Mutation screen of GABRA1, GABRB2 and GABRG2 genes in Japanese patients with absence seizures

Abstract

Absence seizures are classified into typical and atypical absences according to clinical and EEG characteristics. Although missense mutations in the GABA A receptor γ2 subunits (GABRG2) gene have recently been detected in two families with typical absence seizures, no study has been carried out to clarify the relationship between atypical absence and GABA A receptors. We performed mutation analysis of all the coding exons of GABA A receptor α1, β2 and γ2 subunit (GABRA1, GABRB2 and GABRG2) genes by direct sequencing to clarify whether there was common molecular biological mechanism underlying both typical and atypical absences.

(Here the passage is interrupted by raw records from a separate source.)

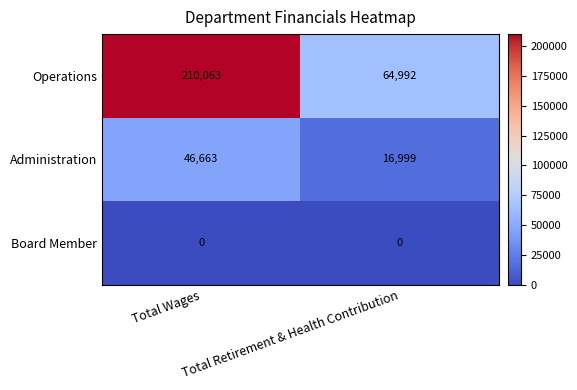

Is it true that Administration equals 30545 at Total Wages?

False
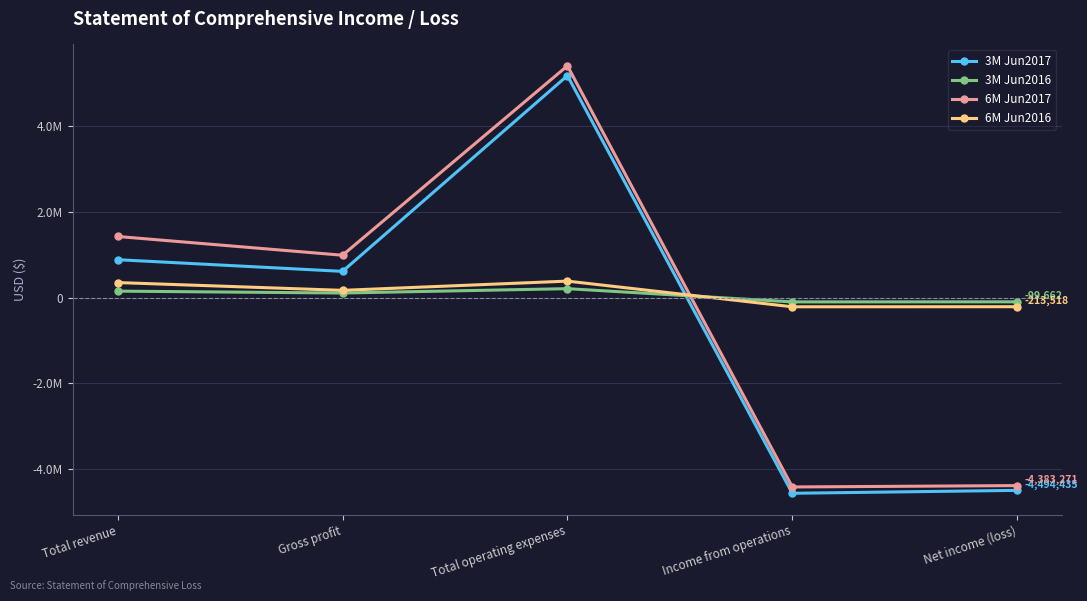

What is the average value of the 3M Jun2016 series?

52256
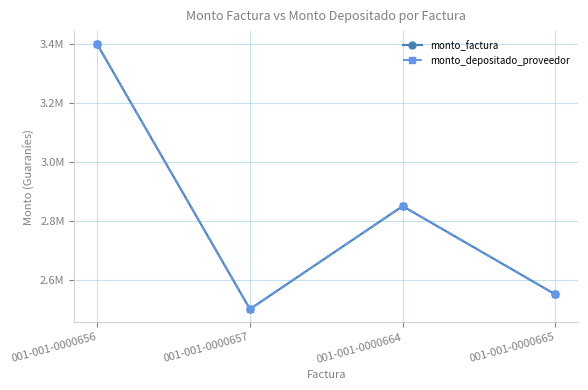

Where is the first local minimum for monto_depositado_proveedor?

001-001-0000657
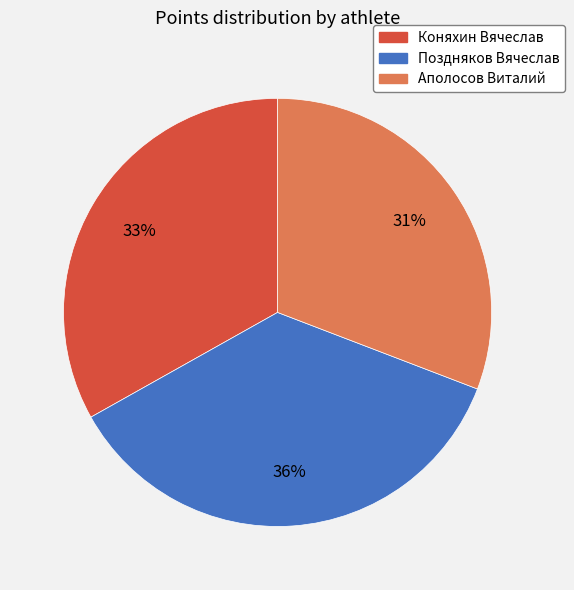

Is Поздняков Вячеслав the majority of the pie?

No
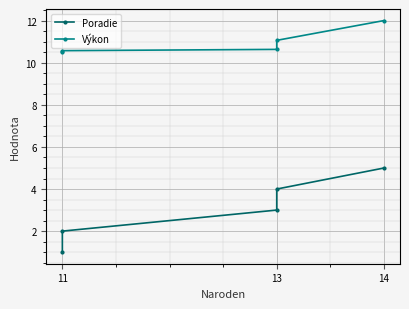

True or false: Poradie and Výkon cross at least once.

False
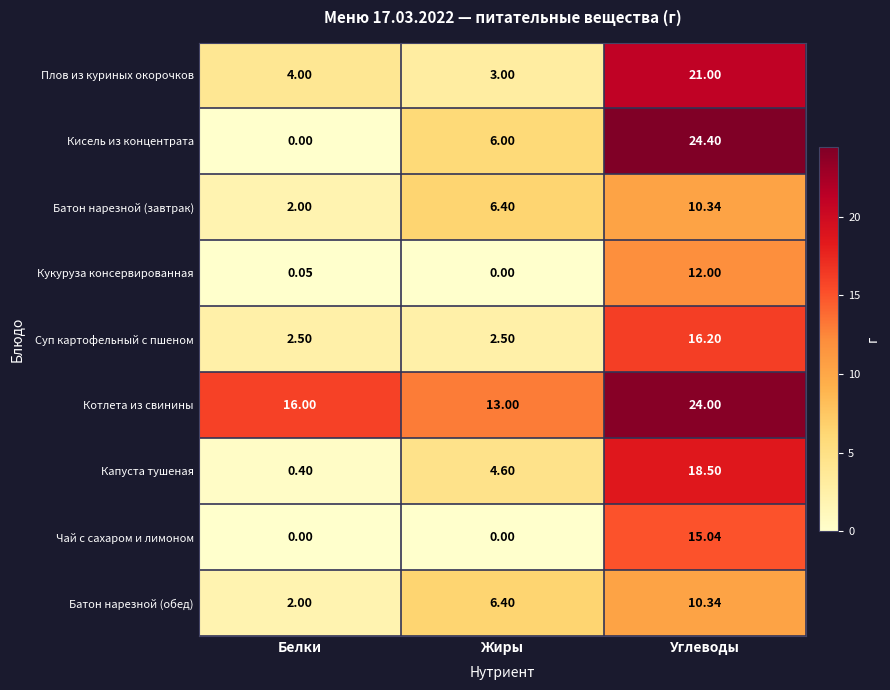

At which label does Капуста тушеная first exceed 4?

Жиры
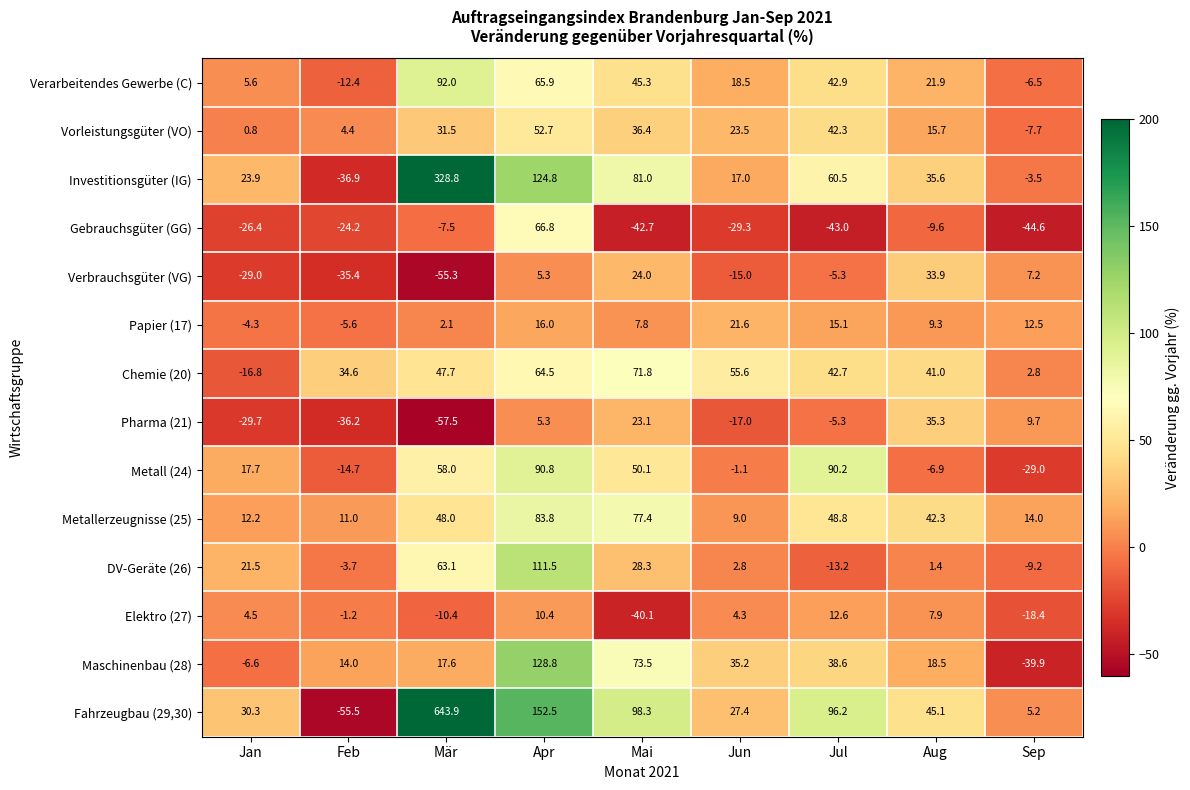

What is the sum of the Verbrauchsgüter (VG) values at Aug and Mai?

57.9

We recruited 52 unrelated Japanese patients, thirty-eight with typical absences and 14 with atypical absences. They consisted of 38 with childhood absence epilepsy, three with Lennox–Gastaut syndrome, two with epilepsy with myoclonic-astatic seizures and nine with epilepsy with continuous spike-waves during slow wave sleep. All of the subjects were idiopathic or cryptogenic cases without any organic brain lesions or underlying diseases. We detected five polymorphisms (T156C in GABRA1, C1194T in GABRB2, and C315T, T588C and C1230T in GABRG2), and they are silent mutations. In conclusion, mutations in GABRA1, GABRB2 and GABRG2 do not seem to be a major genetic cause of epilepsy with typical and atypical absences in Japanese subjects.